== WORK ITEM ==
When you reach the line containing "江苏京东货运航空有限公司: 49 -> 230" in the records below, start copying exactly, and stop once you have copied the line containing "南通飞云工艺家具有限公司: none -> 20".

== EXTRACTED INFORMATION ==
——

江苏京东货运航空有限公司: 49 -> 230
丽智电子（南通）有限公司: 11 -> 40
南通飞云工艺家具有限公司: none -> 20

——

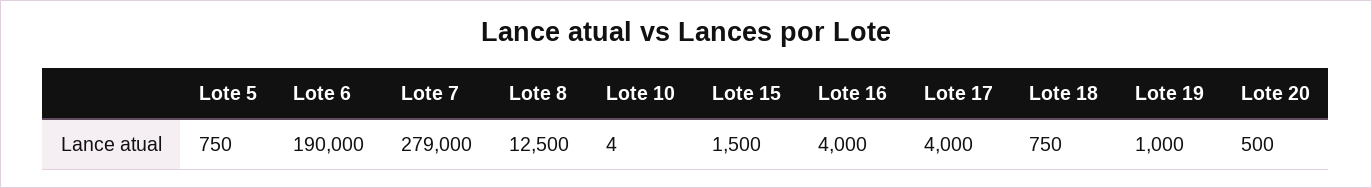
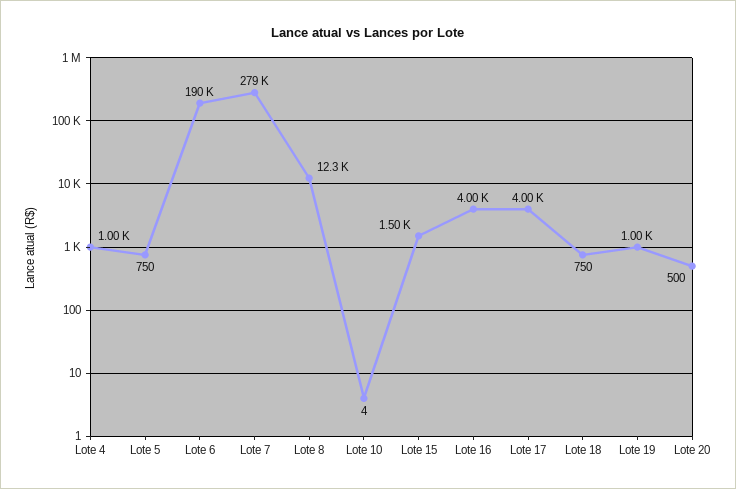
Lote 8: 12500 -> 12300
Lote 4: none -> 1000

——

== REPLY TO THE EXERCISE ==
江苏京东货运航空有限公司: 49 -> 230
丽智电子（南通）有限公司: 11 -> 40
南通飞云工艺家具有限公司: none -> 20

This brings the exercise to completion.